The Rittenhouse Review

A Philadelphia Journal of Politics, Finance, Ethics, and Culture


Monday, July 01, 2002  

JEFF JACOBY: SHAMELESS WARMONGER
Militarist, Colonialist, Imperialist

Jeff Jacoby, not known as a voice of reason or restraint when it comes to matters respecting, well, anything, went all out in his Friday column, “Prerequisite to Mid-East Peace,” in which he advocates subjecting the Palestinians to “pulverizing defeat . . ., occupation[,] and transformation.”

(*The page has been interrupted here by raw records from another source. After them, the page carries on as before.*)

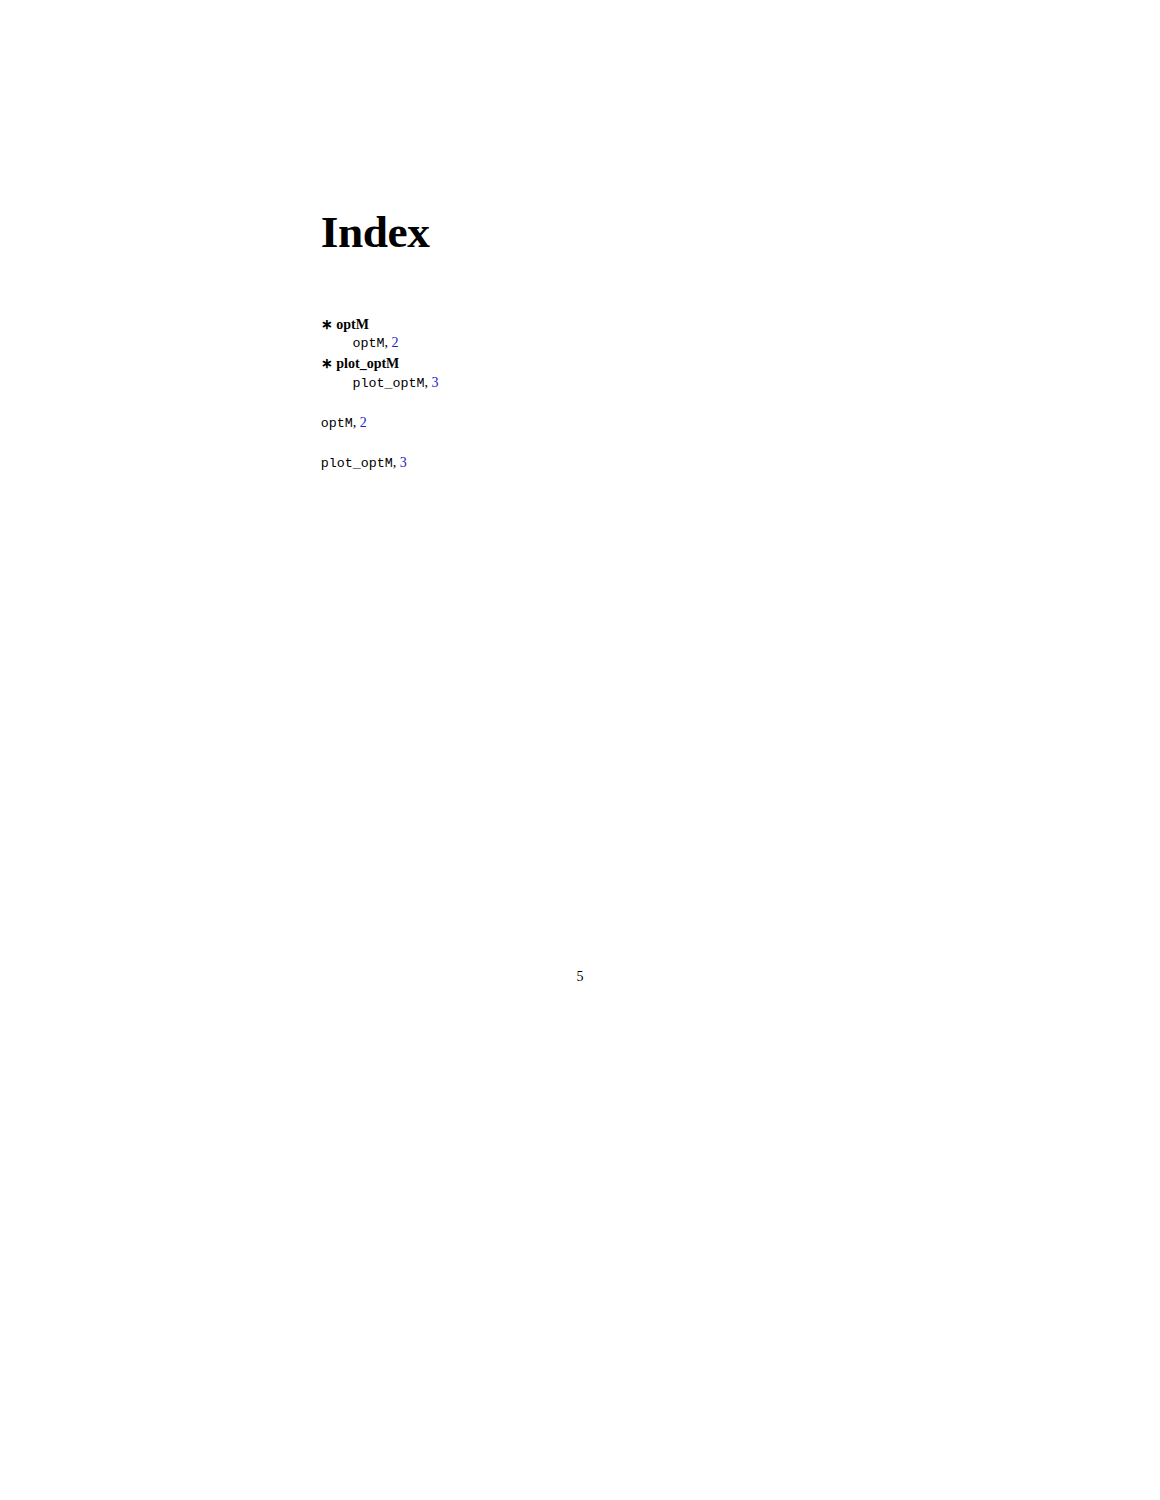Index
∗ optM
optM, 2
∗ plot_optM
plot_optM, 3
optM, 2
plot_optM, 3
5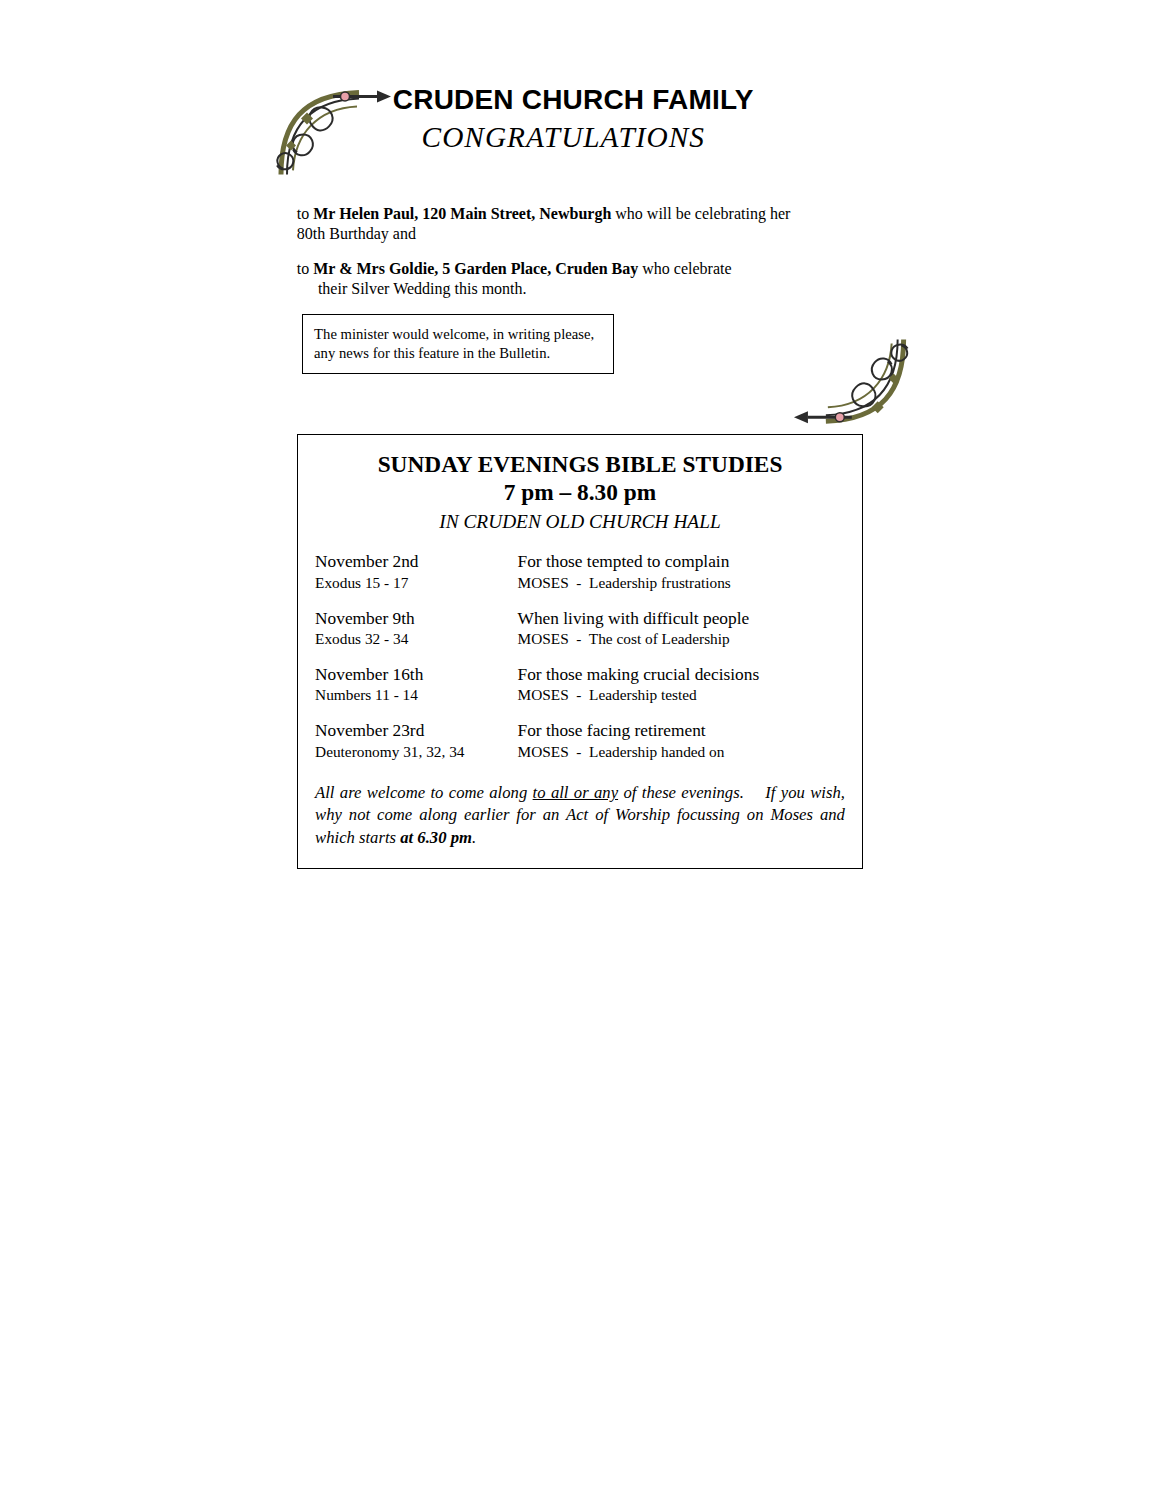CRUDEN CHURCH FAMILY
CONGRATULATIONS
to Mr Helen Paul, 120 Main Street, Newburgh who will be celebrating her 80th Burthday and
to Mr & Mrs Goldie, 5 Garden Place, Cruden Bay who celebrate their Silver Wedding this month.
The minister would welcome, in writing please, any news for this feature in the Bulletin.
SUNDAY EVENINGS BIBLE STUDIES
7 pm – 8.30 pm
IN CRUDEN OLD CHURCH HALL
| November 2nd | For those tempted to complain |
| Exodus 15 - 17 | MOSES - Leadership frustrations |
| November 9th | When living with difficult people |
| Exodus 32 - 34 | MOSES - The cost of Leadership |
| November 16th | For those making crucial decisions |
| Numbers 11 - 14 | MOSES - Leadership tested |
| November 23rd | For those facing retirement |
| Deuteronomy 31, 32, 34 | MOSES - Leadership handed on |
All are welcome to come along to all or any of these evenings. If you wish, why not come along earlier for an Act of Worship focussing on Moses and which starts at 6.30 pm.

The essay, which begins with the obligatory quote from George Orwell and ends with thoroughly unwarranted self-satisfaction, seethes with contempt -- hate, even -- toward the Palestinians, a condescending smugness, and a patronizing tone of unabashed imperialism.

He writes:

“As a prerequisite to peace, Palestinian culture must be drastically reformed. The venom of the Arafat era must be drained. Persons implicated in terrorism must be punished and ostracized; democratic norms must be instilled; the virtue of tolerance must be learned. There is only one way to effect such wholesale changes: The Palestinian Authority has to be dealt a devastating military defeat, one that will crush Arafat and his junta and shatter forever the Palestinian fantasy of ‘liberating’ Israel and driving the Jews into the sea.

“Then the Palestinian territories must be reoccupied, the terror chieftains executed, and the putrescence of Arafat and Hamas flushed away. That will make it possible to rebuild the structures of civil society -- the legislature, the courts, the police, the media, and, above all, the schools -- from the ground up. The Palestinian polity can become a true liberal democracy, one committed to pluralism, civil rights, competitive elections, and the marketplace of ideas. When that happens, peace with Israel will be a given, and no one will fear a Palestinian state.”

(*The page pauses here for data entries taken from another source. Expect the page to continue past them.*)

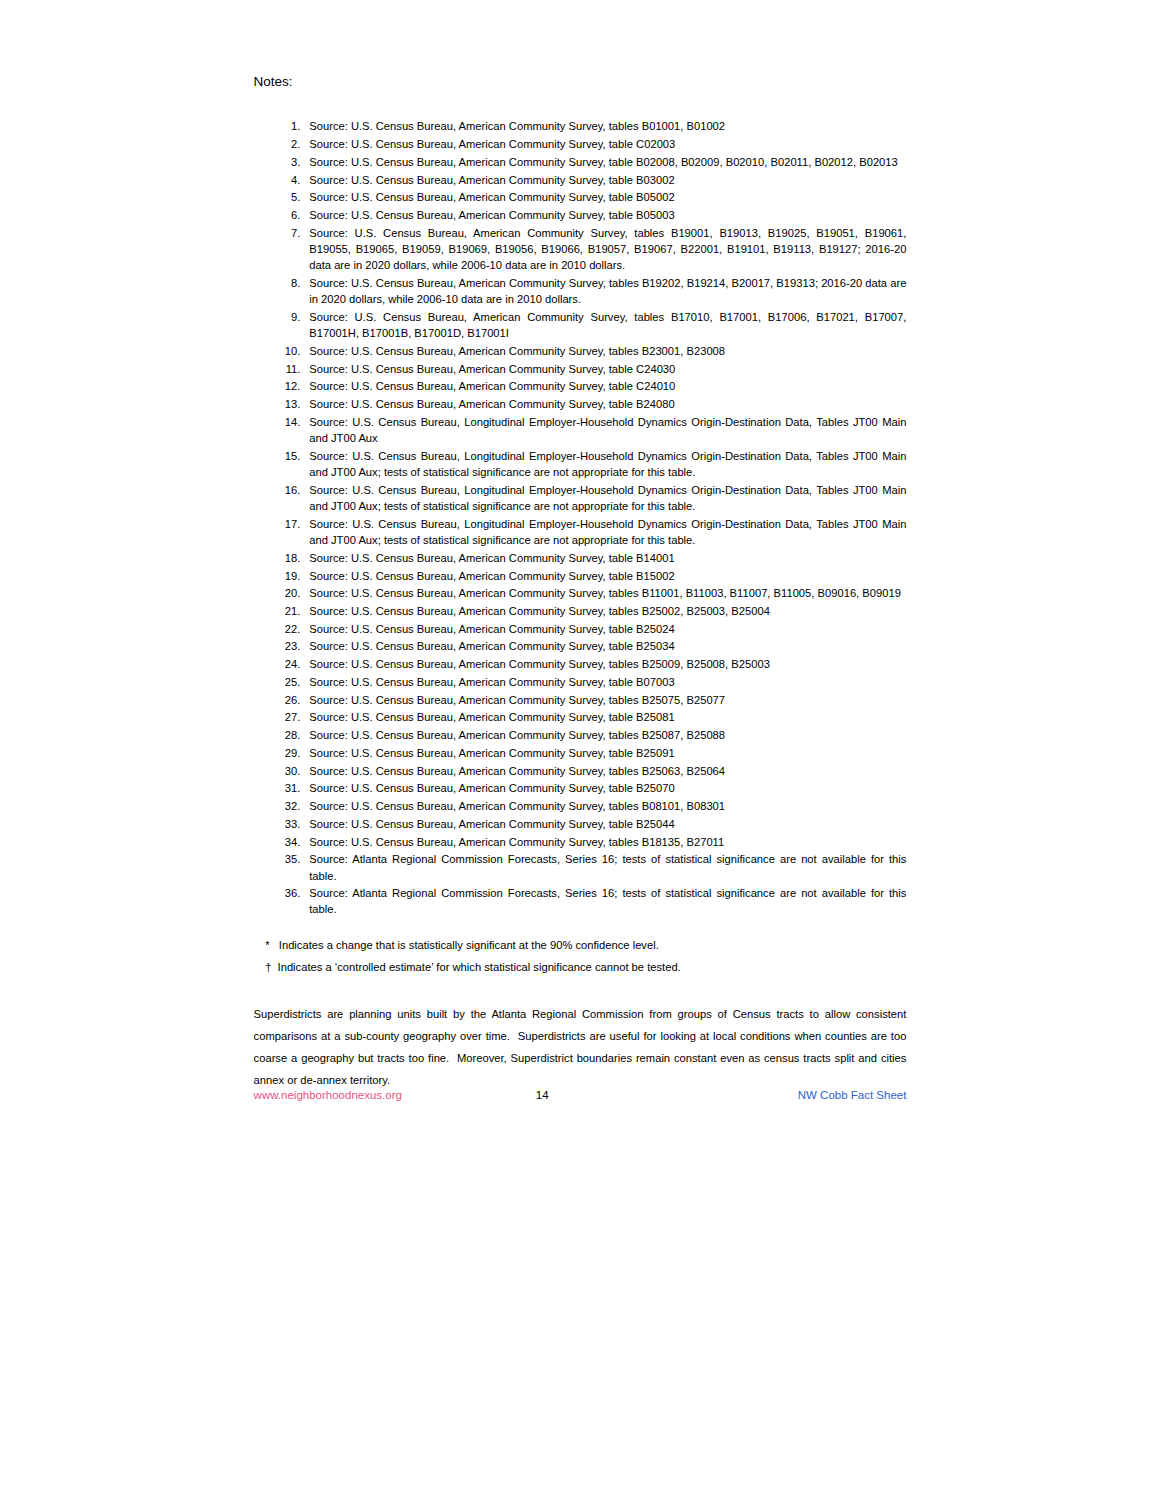Notes:
Source: U.S. Census Bureau, American Community Survey, tables B01001, B01002
Source: U.S. Census Bureau, American Community Survey, table C02003
Source: U.S. Census Bureau, American Community Survey, table B02008, B02009, B02010, B02011, B02012, B02013
Source: U.S. Census Bureau, American Community Survey, table B03002
Source: U.S. Census Bureau, American Community Survey, table B05002
Source: U.S. Census Bureau, American Community Survey, table B05003
Source: U.S. Census Bureau, American Community Survey, tables B19001, B19013, B19025, B19051, B19061, B19055, B19065, B19059, B19069, B19056, B19066, B19057, B19067, B22001, B19101, B19113, B19127; 2016-20 data are in 2020 dollars, while 2006-10 data are in 2010 dollars.
Source: U.S. Census Bureau, American Community Survey, tables B19202, B19214, B20017, B19313; 2016-20 data are in 2020 dollars, while 2006-10 data are in 2010 dollars.
Source: U.S. Census Bureau, American Community Survey, tables B17010, B17001, B17006, B17021, B17007, B17001H, B17001B, B17001D, B17001I
Source: U.S. Census Bureau, American Community Survey, tables B23001, B23008
Source: U.S. Census Bureau, American Community Survey, table C24030
Source: U.S. Census Bureau, American Community Survey, table C24010
Source: U.S. Census Bureau, American Community Survey, table B24080
Source: U.S. Census Bureau, Longitudinal Employer-Household Dynamics Origin-Destination Data, Tables JT00 Main and JT00 Aux
Source: U.S. Census Bureau, Longitudinal Employer-Household Dynamics Origin-Destination Data, Tables JT00 Main and JT00 Aux; tests of statistical significance are not appropriate for this table.
Source: U.S. Census Bureau, Longitudinal Employer-Household Dynamics Origin-Destination Data, Tables JT00 Main and JT00 Aux; tests of statistical significance are not appropriate for this table.
Source: U.S. Census Bureau, Longitudinal Employer-Household Dynamics Origin-Destination Data, Tables JT00 Main and JT00 Aux; tests of statistical significance are not appropriate for this table.
Source: U.S. Census Bureau, American Community Survey, table B14001
Source: U.S. Census Bureau, American Community Survey, table B15002
Source: U.S. Census Bureau, American Community Survey, tables B11001, B11003, B11007, B11005, B09016, B09019
Source: U.S. Census Bureau, American Community Survey, tables B25002, B25003, B25004
Source: U.S. Census Bureau, American Community Survey, table B25024
Source: U.S. Census Bureau, American Community Survey, table B25034
Source: U.S. Census Bureau, American Community Survey, tables B25009, B25008, B25003
Source: U.S. Census Bureau, American Community Survey, table B07003
Source: U.S. Census Bureau, American Community Survey, tables B25075, B25077
Source: U.S. Census Bureau, American Community Survey, table B25081
Source: U.S. Census Bureau, American Community Survey, tables B25087, B25088
Source: U.S. Census Bureau, American Community Survey, table B25091
Source: U.S. Census Bureau, American Community Survey, tables B25063, B25064
Source: U.S. Census Bureau, American Community Survey, table B25070
Source: U.S. Census Bureau, American Community Survey, tables B08101, B08301
Source: U.S. Census Bureau, American Community Survey, table B25044
Source: U.S. Census Bureau, American Community Survey, tables B18135, B27011
Source: Atlanta Regional Commission Forecasts, Series 16; tests of statistical significance are not available for this table.
Source: Atlanta Regional Commission Forecasts, Series 16; tests of statistical significance are not available for this table.
* Indicates a change that is statistically significant at the 90% confidence level.
† Indicates a ‘controlled estimate’ for which statistical significance cannot be tested.
Superdistricts are planning units built by the Atlanta Regional Commission from groups of Census tracts to allow consistent comparisons at a sub-county geography over time. Superdistricts are useful for looking at local conditions when counties are too coarse a geography but tracts too fine. Moreover, Superdistrict boundaries remain constant even as census tracts split and cities annex or de-annex territory.
www.neighborhoodnexus.org 14 NW Cobb Fact Sheet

Although we find Jacoby’s remarks highly disturbing, we hope his newfound appreciation for the ability of the Palestinians to create and sustain a genuinely democratic polity -- the first in the entire region -- will take hold among the chauvinistic, ethnocentric, and xenophobic neoconservatives with whom he has so often made common cause.

Jacoby’s model for this dramatic and, for Israel at least, painless transformation: the post-World War II U.S. occupation of Japan. Yes, Palestine is the new Japan. Of course, no matter that Japan at the end of the war was an isolated island nation with a well-educated and homogenous population and a pre-war history of considerable relative prosperity, whose nearest neighbors, particularly those with reason to take a suspicious view of Japan, China and North Korea come to mind, were economically devastated and spent decades in self-imposed hibernation.

Jacoby concedes “there are differences, of course,” the most notable of which he asserts is that “no one proposes to drop an A-bomb on Gaza,” implying, we think, that it should be easier for the Palestinians to recover from their decimation at the hands of the Israelis than it was for the Japanese to rebuild their country after the war. Oddly, however, Jacoby neglects to mention that the unidentified “no one” in his observation has the capacity to attack its soon-to-be colony with nuclear weapons should it choose to do so.

“Pulverizing defeat followed by occupation and transformation,” Jacoby concludes, apparently with a straight face. “It would be a blessing to all the peoples of the Middle East -- to the Palestinians above all.”

We wonder how many Palestinians will have to die during Jacoby’s proposed devastation and occupation before they grow to appreciate the blessings he has in store for them.